Vladimir Putin could look forward to a good year when the Kremlin clocks signalled the start of 2020. His situation looks much less rosy now. Russia’s problems may have implications not only for Putin but for Western countries.

At the turn of the year, Putin had celebrated 20 years in power, and faced no serious domestic opposition. Russia had achieved macro-economic stability, with inflation at 3 per cent (even if living standards for ordinary Russians had hardly risen in a decade). Oil prices, at around $60 per barrel, were high enough to boost Russia’s already sizeable sovereign wealth fund. The US and EU were internally divided and pre-occupied with their own problems; and he had developed a strong relationship with President Xi Jinping of China, the leader of the rising superpower.

Putin used his annual address to the Russian Parliament on January 15th to announce significant increases in social spending; call for further improvements in the healthcare system; and propose a number of changes to the Russian constitution. In March, in an obviously staged manoeuvre, the Russian MP and former cosmonaut Valentina Tereshkova proposed a further constitutional amendment that would allow Putin to remain president until 2036. A popular vote was scheduled for April 22nd to endorse the package of constitutional amendments. On May 9th Putin planned to hold a grandiose military parade to celebrate the 75th anniversary of the end of the Great Patriotic War, with foreign leaders including Xi and French President Emmanuel Macron in attendance; his status would thus be acknowledged at home and abroad.

Since then, however, the oil price has collapsed and the COVID-19 pandemic has gripped Russia. Those two developments in combination are leading to a sharp contraction in GDP. The rest of 2020 will be very challenging for Putin.

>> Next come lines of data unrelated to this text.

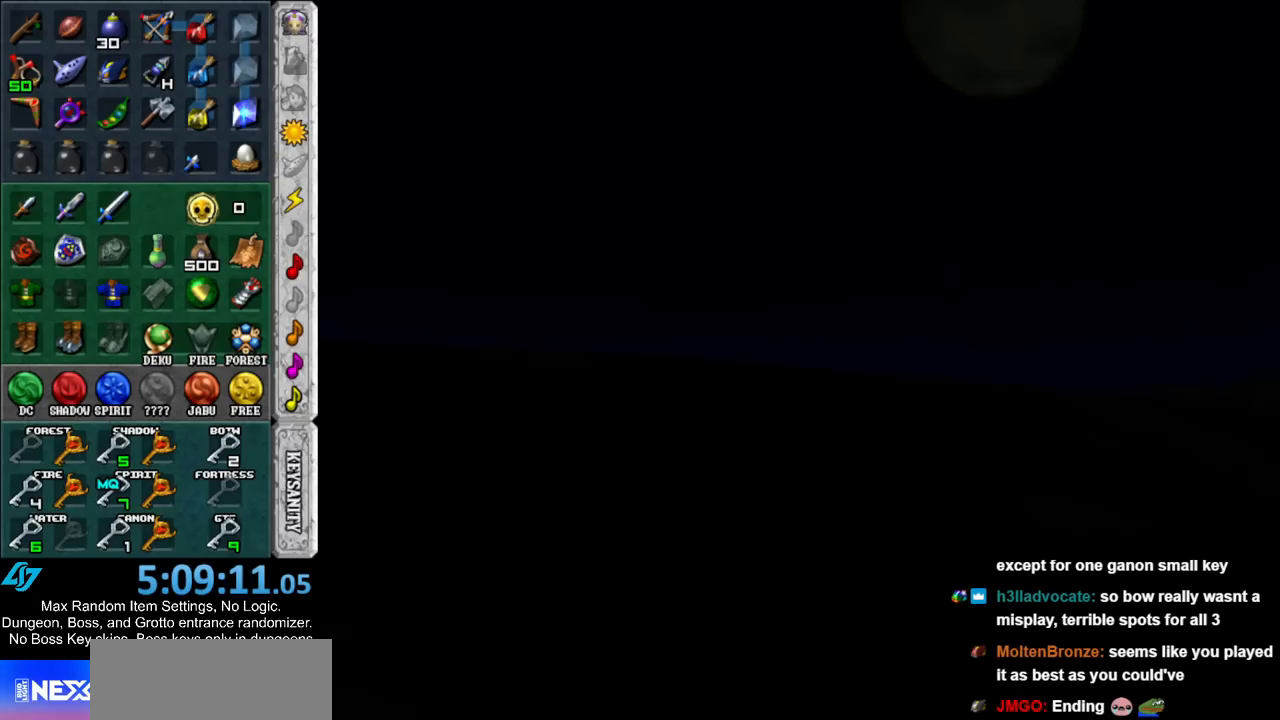
{"buttons": [], "left_stick": "center", "right_stick": "center", "events": []}
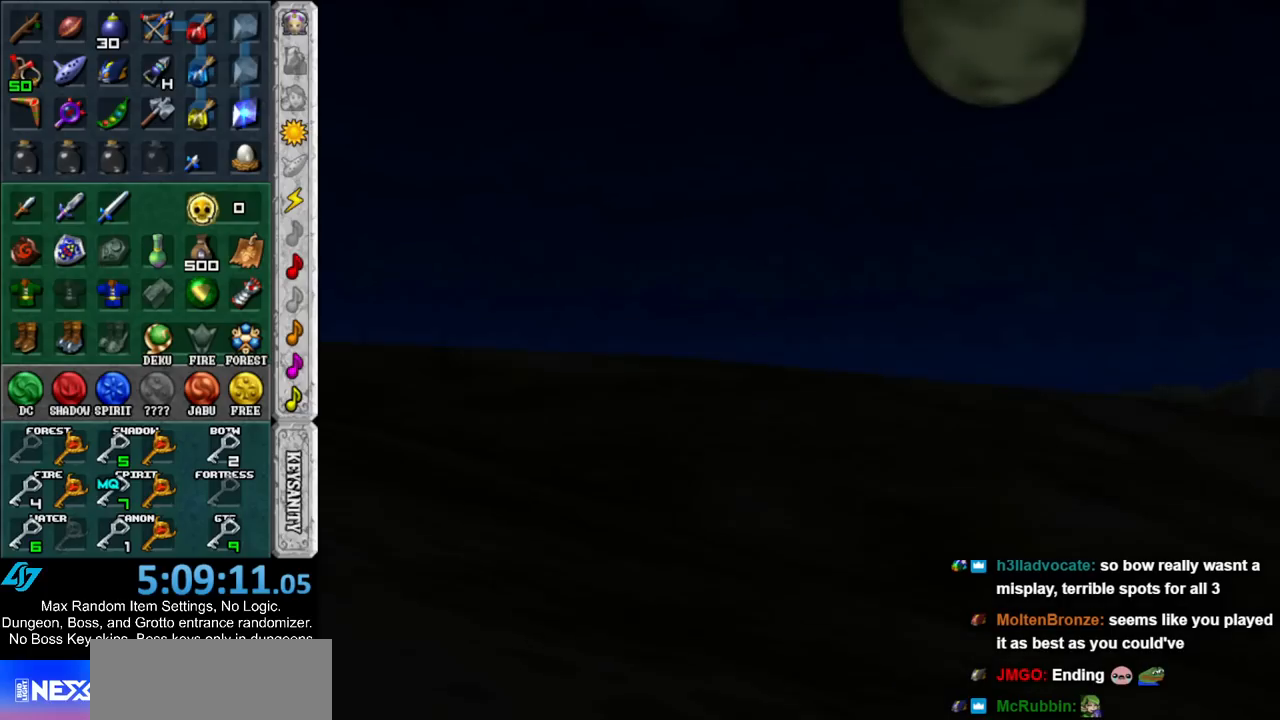
{"buttons": [], "left_stick": "center", "right_stick": "center", "events": []}
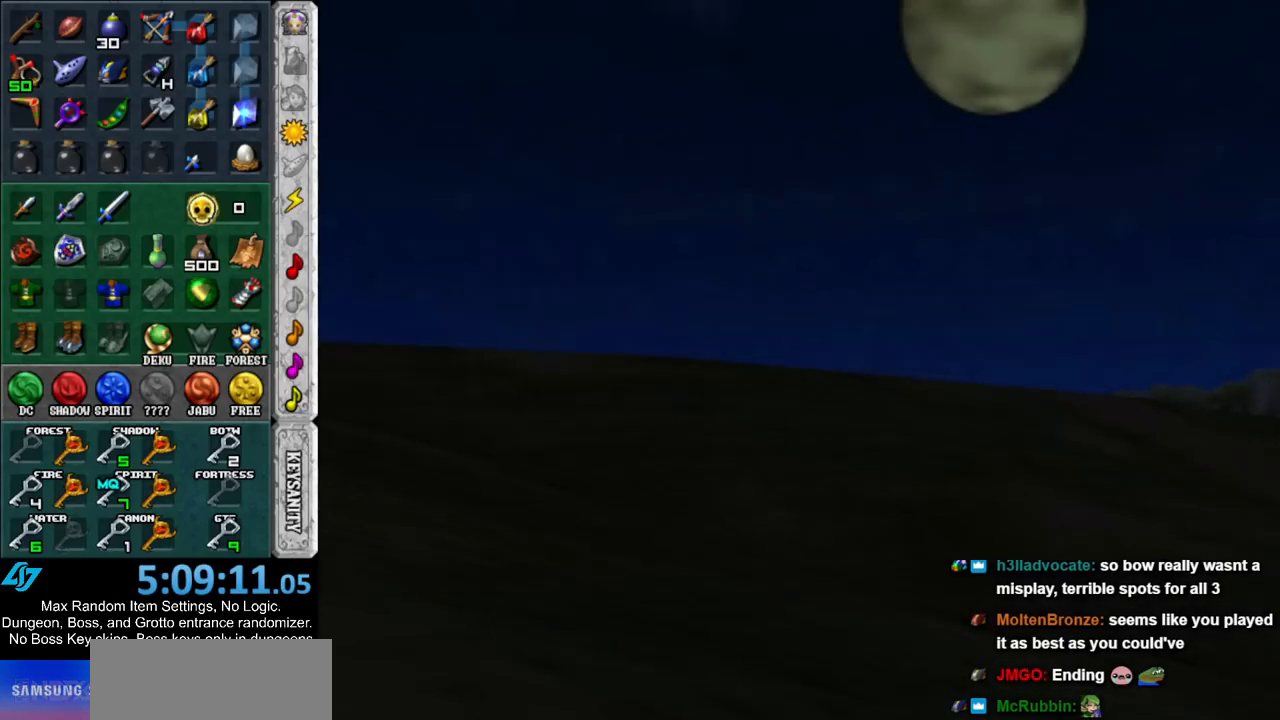
{"buttons": [], "left_stick": "center", "right_stick": "center", "events": []}
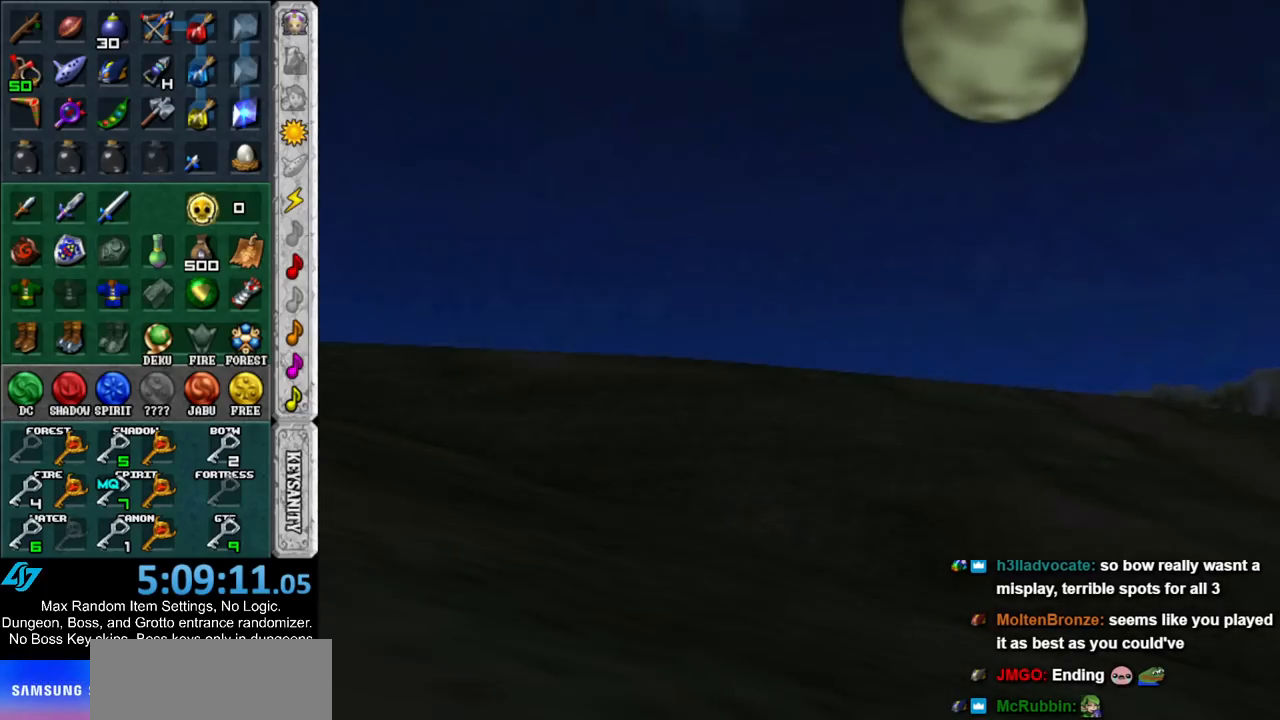
{"buttons": [], "left_stick": "center", "right_stick": "center", "events": []}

When first China and then other countries began to shut down large parts of their economies in response to the outbreak of COVID-19, the oil price began to fall: Russia’s Urals crude fell from a high point this year of $62 on January 9th to $50 on February 11th. At this point markets probably anticipated that Russia would join Saudi Arabia and other major oil producers in cutting production to match global demand. Instead, Igor Sechin, the CEO of Rosneft, Russia’s state-owned oil major, and a former KGB colleague of Putin, reportedly persuaded the president not to cut production, thus launching a price war. Sechin seems to have thought that this move would primarily hit US shale oil producers (whose production costs are much higher than Russia’s); and that Saudi Arabia would cut production even if Russia did not, in order to prop up the price. The Saudis, however, reacted by lowering prices and increasing production, sending oil prices into free fall. Despite a subsequent agreement between Russia and Saudi Arabia to reduce production (seemingly brokered in part by Donald Trump), Urals crude fell to $12 by April 21st, before recovering to around $21 at the time of writing.

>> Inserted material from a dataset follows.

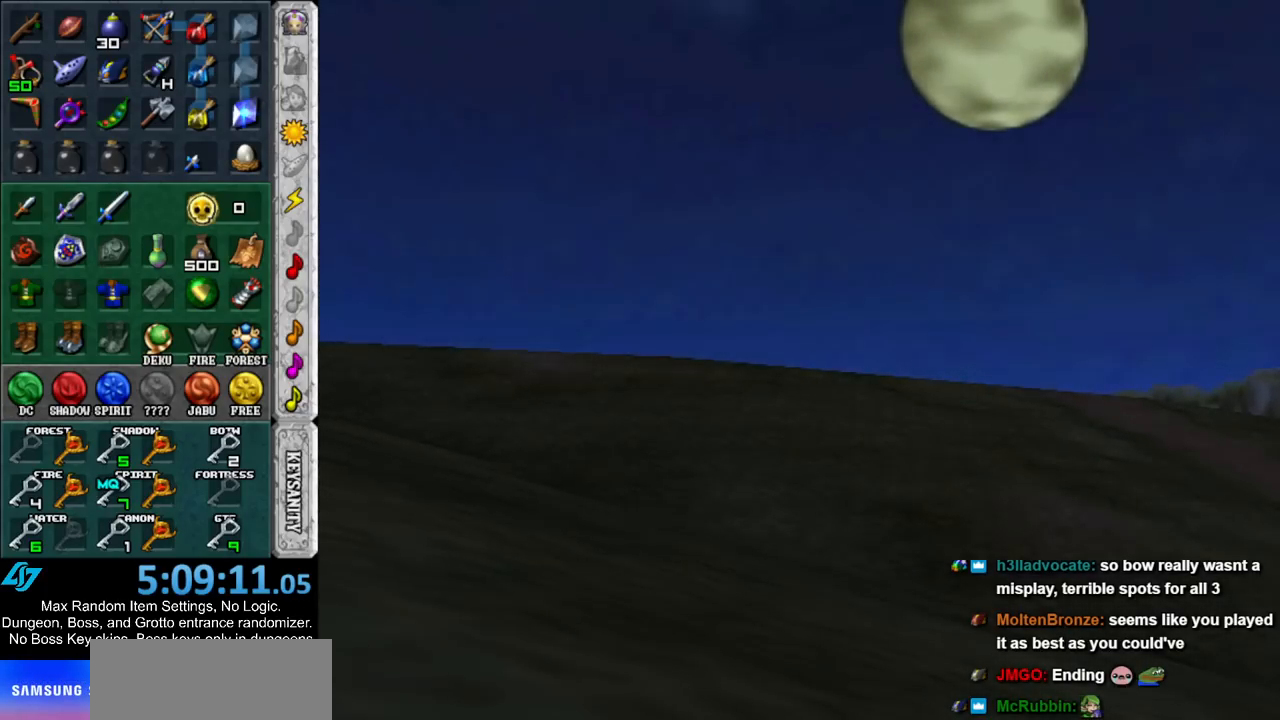
{"buttons": [], "left_stick": "center", "right_stick": "center", "events": []}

In 2019, income from oil and gas accounted for 39 per cent of Russia’s federal budget revenues (down from 46 per cent in 2018). The budget breaks even at around $42 per barrel; if there is a budget surplus, it goes into the National Welfare Fund (which stood at $157 billion, 11 per cent of Russia’s GDP, at the end of March 2020). With oil prices as low as they are currently, however, Russia will have to start taking money out of the fund to plug gaps in the budget – though according to finance minister Anton Siluanov the fund would still last until 2024.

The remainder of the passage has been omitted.